The Vaibhavwadi train crash was a fatal train derailment near the village of Vaibhavwadi in Sindhudurg district, Maharashtra in India on 23 June 2003.
The accident occurred at 10.30pm, when the train, bound for Mumbai from Karwar derailed suddenly as it travelled through a ravine outside the town. The train was a Central Railway's Holiday Special, and had numerous families aboard at the time of the crash. The track had been covered by several large boulders earlier in the day from a landslide down the ravine's side, which had not been noticed due to the remote location. When the train struck the boulders, the engine and first three carriages were thrown in the air by the force of the derailment, and crumpled upon impact.
The rescue operation was difficult, because unlike with most Indian train accidents, local people did not see or hear the crash, and thus it was hours before the emergency services were notified, and even longer before they arrived, travelling on bad roads in bad weather. Special emergency trains could not be used either, because of the dangers of further landslides. Thus it was the morning before many of the survivors were freed by soldiers and emergency services.

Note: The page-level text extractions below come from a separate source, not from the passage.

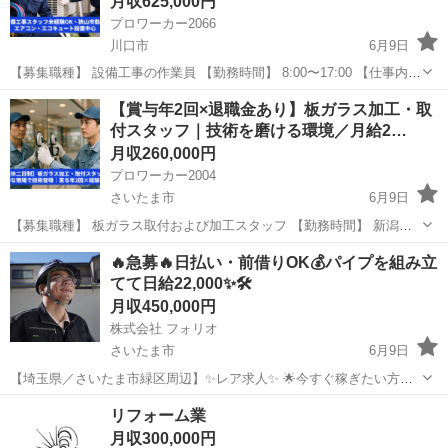
月収625,000円
プロワーカー2066
川口市
6月9日
【募集職種】 設備工事の作業員 【勤務時間】 8:00〜17:00 【仕事内
容】 一般住宅を中心とした設備工事を担当していただきます。 主な工
埼玉
川口市
その他
未経験
【賞与年2回×退職金あり】板ガラス加工・取
事内容は、エアコンやエコキュートなどの住宅設備の設置・交換作
付スタッフ｜技術を磨ける環境／月給2…
業...
月収260,000円
プロワーカー2004
さいたま市
6月9日
【募集職種】 板ガラス取付および加工スタッフ 【勤務時間】 新潟
8:30〜17:30 埼玉9:00～18:00 ※休憩90分 ※繁忙期（2〜4・8～10月）
埼玉
さいたま市
その他
退職金
🔥急募🔥日払い・前借りOK💰パイプを組み立
は時間外労働あり（月平均20時間） 【仕事内容...
てて日給22,000✨🛠️
月収450,000円
株式会社 フォリオ
さいたま市
6月9日
【埼玉県／さいたま市緑区周辺】✨レア求人✨ 🌟今すぐ稼ぎたい方、
集まれ！🌟 足場工事スタッフ募集｜未経験OK｜日払い相談可｜社宅
埼玉
さいたま市
その他
未経験
リフォーム業
完備 「とにかく今すぐ働きたい」 「住む場所も仕事もまとめて決めた
月収300,000円
い」 そんな方に...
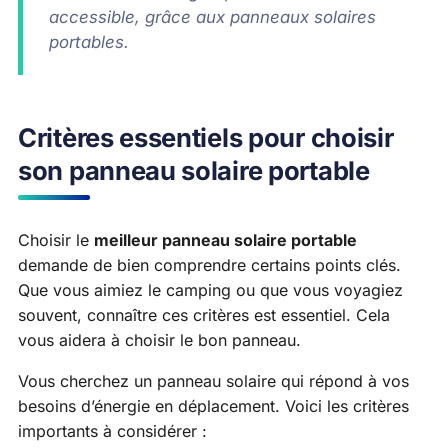
accessible, grâce aux panneaux solaires
portables.
Critères essentiels pour choisir
son panneau solaire portable
Choisir le
meilleur panneau solaire portable
demande de bien comprendre certains points clés.
Que vous aimiez le camping ou que vous voyagiez
souvent, connaître ces critères est essentiel. Cela
vous aidera à choisir le bon panneau.
Vous cherchez un panneau solaire qui répond à vos
besoins d’énergie en déplacement. Voici les critères
importants à considérer :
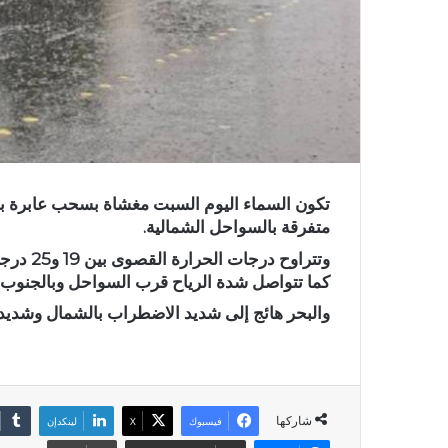
تكون السماء اليوم السبت مغشاة بسحب عابرة بأغ
متفرقة بالسواحل الشمالية.
كما تتواصل شدة الرياح قرب السواحل وبالجنوب.
والبحر هائج إلى شديد الاضطراب بالشمال وشدي
شاركها
فيسبوك
X
لينكدإن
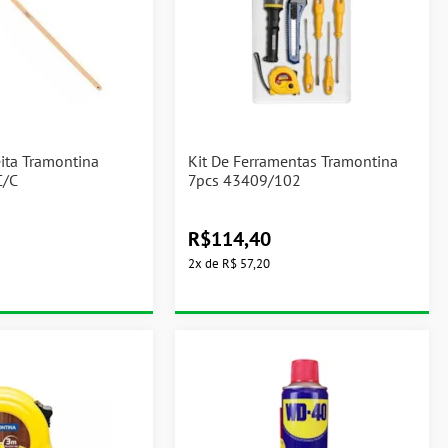
ita Tramontina
Kit De Ferramentas Tramontina
C/C
7pcs 43409/102
R$
114,40
2
x
de
R$ 57,20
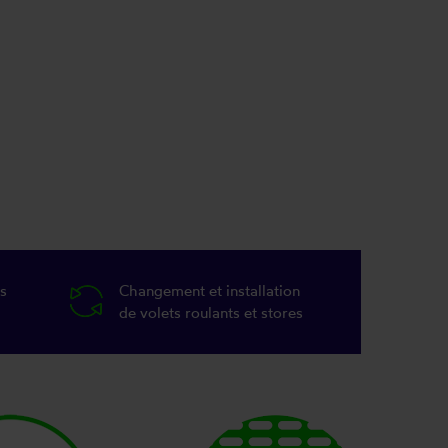
s
Changement et installation
de volets roulants et stores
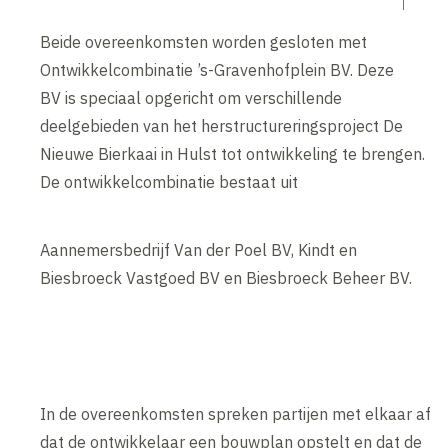
Beide overeenkomsten worden gesloten met
Ontwikkelcombinatie ’s-Gravenhofplein BV. Deze
BV is speciaal opgericht om verschillende
deelgebieden van het herstructureringsproject De
Nieuwe Bierkaai in Hulst tot ontwikkeling te brengen.
De ontwikkelcombinatie bestaat uit
Aannemersbedrijf Van der Poel BV, Kindt en
Biesbroeck Vastgoed BV en Biesbroeck Beheer BV.
In de overeenkomsten spreken partijen met elkaar af
dat de ontwikkelaar een bouwplan opstelt en dat de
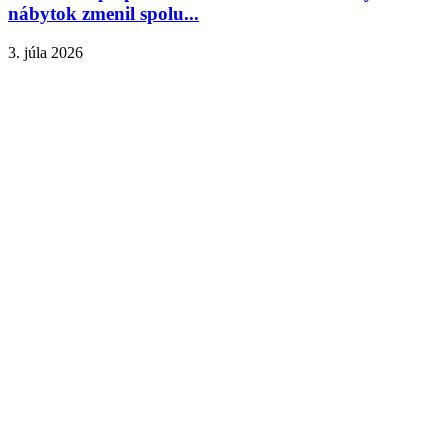
nábytok zmenil spolu...
3. júla 2026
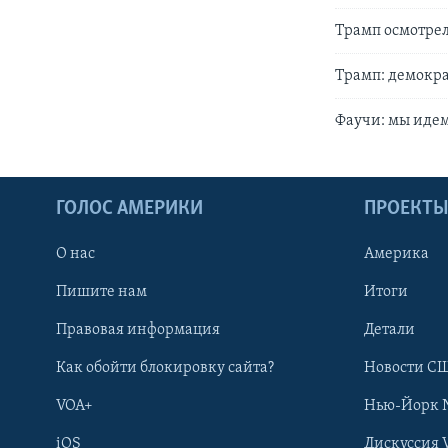
Трамп осмотрел
Трамп: демокр
Фаучи: мы идем
ГОЛОС АМЕРИКИ
ПРОЕКТ
О нас
Америка
Пишите нам
Итоги
Правовая информация
Детали
Как обойти блокировку сайта?
Новости СШ
VOA+
Нью-Йорк 
iOS
Дискуссия 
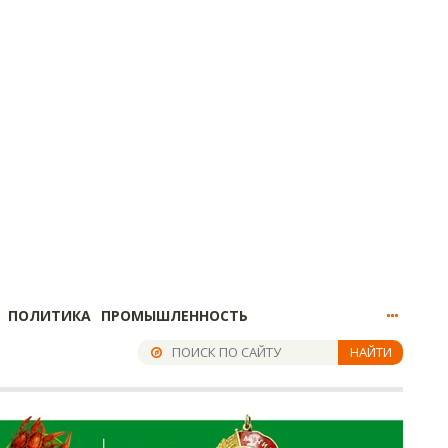
ПОЛИТИКА
ПРОМЫШЛЕННОСТЬ
НАЙТИ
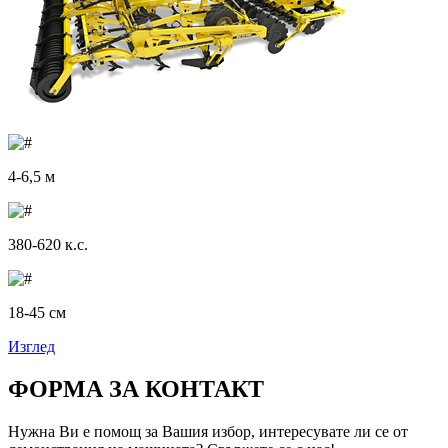
4-6,5 м
380-620 к.с.
18-45 см
Изглед
ФОРМА ЗА КОНТАКТ
Нужна Ви е помощ за Вашия избор, интересувате ли се от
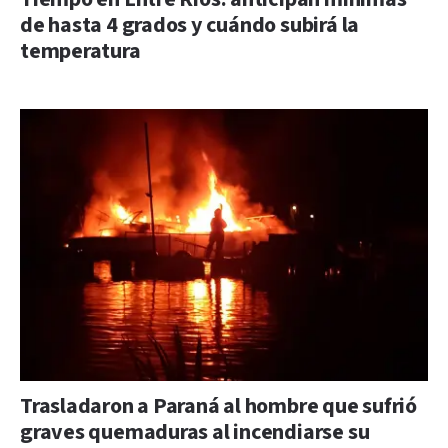
de hasta 4 grados y cuándo subirá la
temperatura
Trasladaron a Paraná al hombre que sufrió
graves quemaduras al incendiarse su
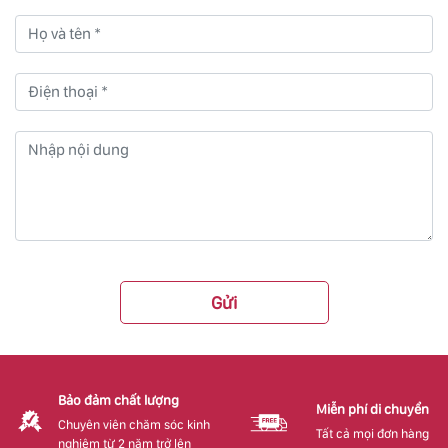
Gửi
Bảo đảm chất lượng
Miễn phí di chuyển
Chuyên viên chăm sóc kinh
Tất cả mọi đơn hàng
nghiệm từ 2 năm trở lên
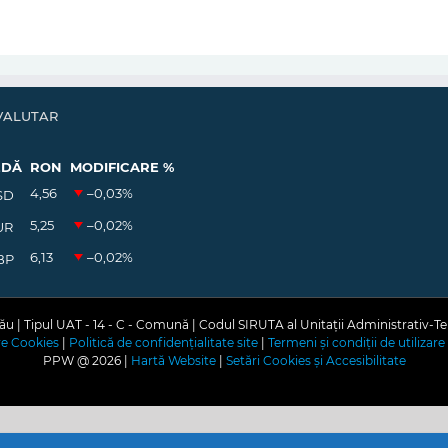
VALUTAR
EDĂ
RON
MODIFICARE %
4,56
–0,03
%
SD
5,25
–0,02
%
UR
6,13
–0,02
%
BP
u | Tipul UAT - 14 - C - Comună | Codul SIRUTA al Unitații Administrativ-Te
are Cookies
|
Politică de confidențialitate site
|
Termeni și condiții de utilizare 
PPW @
2026 |
Hartă Website
|
Setări Cookies și Accesibilitate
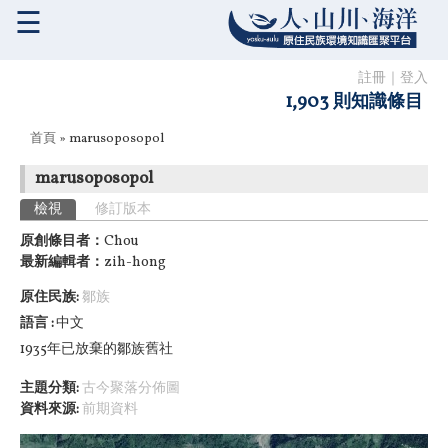
☰
註冊
｜
登入
1,903 則知識條目
您在這裡
首頁
» marusoposopol
marusoposopol
主要索引標籤
檢視
(作用中頁籤)
修訂版本
原創條目者：
Chou
最新編輯者：
zih-hong
原住民族:
鄒族
語言
中文
1935年已放棄的鄒族舊社
主題分類:
古今聚落分佈圖
資料來源:
前期資料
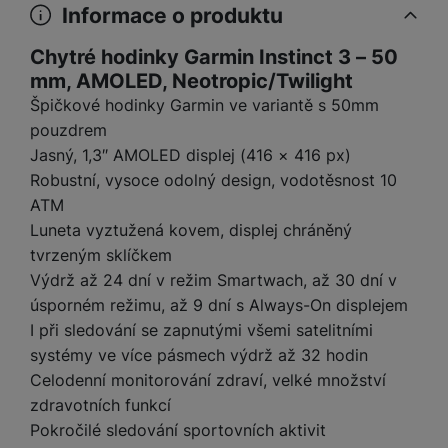
y
r
t
c
Informace o produktu
n
t
d
á
r
m
t
o
v
k
i
ř
O
in
s
a
o
k
m
í
Chytré hodinky Garmin Instinct 3 – 50
y
c
e
u
k
kl
š
ni
a
o
k
mm, AMOLED, Neotropic/Twilight
e
b
t
y
a
n
t
bi
f
i
Špičkové hodinky Garmin ve variantě s 50mm
d
p
y
o
ln
o
č
o
r
a
pouzdrem
r
í
t
e
o
o
b
y
Jasný, 1,3″ AMOLED displej (416 × 416 px)
t
o
r
t
a
Robustní, vysoce odolný design, vodotěsnost 10
el
a
L
S
o
a
t
e
ATM
p
e
m
v
b
o
f
a
d
Luneta vyztužená kovem, displej chráněný
a
é
le
h
o
r
n
tvrzeným sklíčkem
rt
k
t
y
n
á
i
Výdrž až 24 dní v režim Smartwach, až 30 dní v
a
y
n
y
t
P
c
m
a
úsporném režimu, až 9 dní s Always-On displejem
ů
ř
e
D
e
n
I při sledování se zapnutými všemi satelitními
m
í
r
r
o
systémy ve více pásmech výdrž až 32 hodin
P
s
ž
y
t
N
r
Celodenní monitorování zdraví, velké množství
l
á
S
e
a
a
zdravotních funkcí
u
D
k
t
b
b
č
š
a
y
a
Pokročilé sledování sportovních aktivit
o
í
k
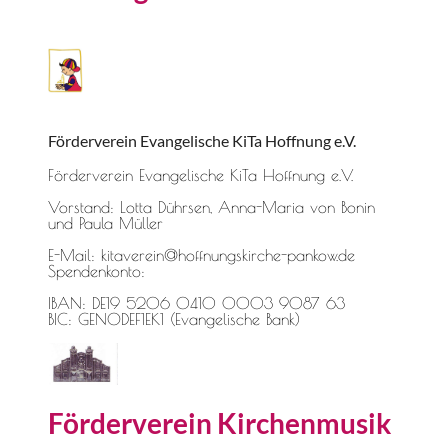
Förderverein Evangelische KiTa Hoffnung e.V.
Förderverein Evangelische KiTa Hoffnung e.V.
Vorstand: Lotta Dührsen, Anna-Maria von Bonin
und Paula Müller
E-Mail: kitaverein@hoffnungskirche-pankow.de
Spendenkonto:
IBAN: DE19 5206 0410 0003 9087 63
BIC: GENODEF1EK1 (Evangelische Bank)
Förderverein Kirchenmusik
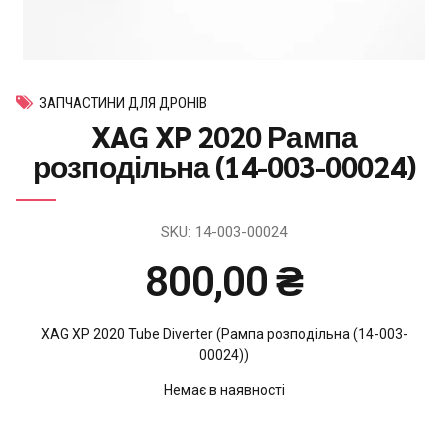
ЗАПЧАСТИНИ ДЛЯ ДРОНІВ
XAG XP 2020 Рампа
розподільна (14-003-00024)
SKU:
14-003-00024
800,00
₴
XAG XP 2020 Tube Diverter (Рампа розподільна (14-003-
00024))
Немає в наявності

52 people were killed in the crash and over 100 injured, including 26 in a critical state. Many of those injured in the crash had died in the night because of the difficulties inherent in reaching them in the darkness. The customary one lakh compensation was presented to the families of those killed.
The cause of the crash was determined to have been rocks and earth, which tumbled onto the tracks ahead following a series of earth tremors, to which this area is especially prone. These then caused the engine to leave the rails when it collided with them. There was controversy about the accident though, because the company which runs the service, the Konkan Railway Corporation, has just developed a new type of Anti Collision Device which would have prevented the crash. The device had been sold to other Indian and foreign companies, but had not yet been installed on their own vehicles.
Landslides can be classed with washaways.